> **TRECHO DO TEXTO**
______________________________
P. Mas com a Internet a coisa muda.

R. O bom é que a Internet está chegando a todas as partes. Mais de 2 bilhões de pessoas usam Facebook e Youtube. E continua crescendo. E a internet vai alcançar toda a rede de telefones celulares, e falamos de uns 6 bilhões de aparelhos, nos próximos 10 anos.

Um dos fenômenos na Internet é sem dúvida os videogames. A Netflix já piscou o olho para eles. Diversas fontes do setor afirmaram a esta publicação, anonimamente, terem mantido conversações com a empresa, e algumas dão como certo que isso faz parte de uma estratégia de incursão no negócio que potencialmente viraria esse setor de ponta cabeça.

É preciso levar em conta que a Netflix tem quase 50 milhões de usuários a mais que o console mais vendido do mundo, o PlayStation 4. Que um modelo de videogame por streaming em tarifa plana ameaçaria ainda mais às declinantes vendas nas lojas físicas e eliminaria a necessidade de um console para jogar. E que é um setor que fatura quase o triplo da bilheteria do cinema: cerca de 90 bilhões de euros [390 bilhões de reais] em 2017.
______________________________
[Dados coletados]
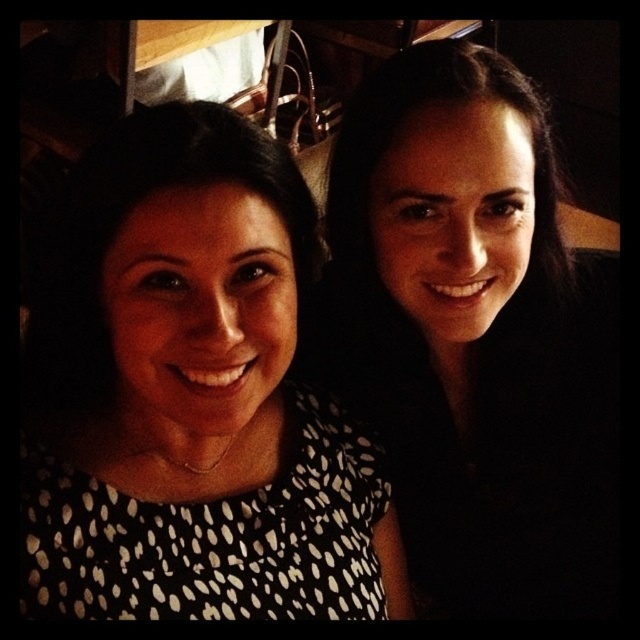
You are a photographer trying to capture a closeup shot of the white dotted dress at center and the black dotted dress at upper right. The camera you are using has a maximum focus range of 8 inches. Can you fit both dresses within the focus range?

The white dotted dress at center and black dotted dress at upper right are 7.84 inches apart. Since the distance between them is less than the camera maximum focus range of 8 inches, both dresses can be captured within the focus range.

You are a photographer trying to position two models wearing the white dotted dress at center and the black dotted dress at upper right. Based on the scene, which dress is positioned to the left of the other?

The white dotted dress at center is positioned to the left of the black dotted dress at upper right.

You are a photographer setting up for a photoshoot. You have two dresses displayed in the scene. The white dotted dress at center and the black dotted dress at upper right. Which dress has a narrower silhouette?

The white dotted dress at center has a narrower silhouette than the black dotted dress at upper right because it is thinner.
______________________________
> **TAREFA 1**
Traduza para o inglês a frase "Um dos fenômenos na Internet é sem dúvida os videogames.", do texto sobre a Netflix e os videogames.
> **TAREFA 2**
Resuma em duas frases o texto sobre a Netflix e os videogames.
> **TAREFA 3**
Dê continuidade ao texto sobre a Netflix e os videogames a partir do ponto em que ele termina.

> **RESPOSTA ESPERADA 1**
One of the phenomena on the Internet is undoubtedly video games.

> **RESPOSTA ESPERADA 2**
A Internet está chegando a todas as partes: mais de 2 bilhões de pessoas usam Facebook e YouTube, e nos próximos 10 anos ela deve alcançar cerca de 6 bilhões de celulares. Fontes do setor de videogames afirmam ter mantido conversações com a Netflix, que tem quase 50 milhões de usuários a mais que o PlayStation 4, e algumas veem nisso uma estratégia de entrada num negócio que fatura quase o triplo da bilheteria do cinema e que poderia ser virado de ponta cabeça.

> **RESPOSTA ESPERADA 3**
P. Está dando os primeiros passos, como se comenta a portas fechadas no setor de videogames, para integrar jogos em streaming na Netflix?

R. Não temos nenhum plano de entrar no setor de videogames. Mas suas histórias e personagens às vezes funcionam muito bem em uma mídia narrativa linear como nos filmes ou séries de televisão. Por isso os criadores de videogames estão tentando fazer com que suas criações se transformem em filmes e séries.

P. Por que foi decidido que uma série do videogame The Witcher fosse feita na Polônia em vez de levá-la a Hollywood?

R. É uma grande história e acreditamos que vão fazer um grande trabalho contando-a da Polônia. Simplesmente isso. Se pensássemos que poderia ser mais bem feita em Hollywood, nós a teríamos feito em Hollywood. A razão é a visão criativa. E volto a apontar algo que já comentei: como agradar aos nossos espectadores. Não nos preocupa de qual país vem a história.

P. Em 2017 a Netflix comprou a Millarworld, o universo criativo do roteirista de quadrinhos Mark Millar. Nesse mesmo ano anunciou que lançaria seu primeiro gibi como editora, The Magic Order, de Millar. O motivo para contratar Mark Millar é ter uma espécie de laboratório criativo para futuras produções?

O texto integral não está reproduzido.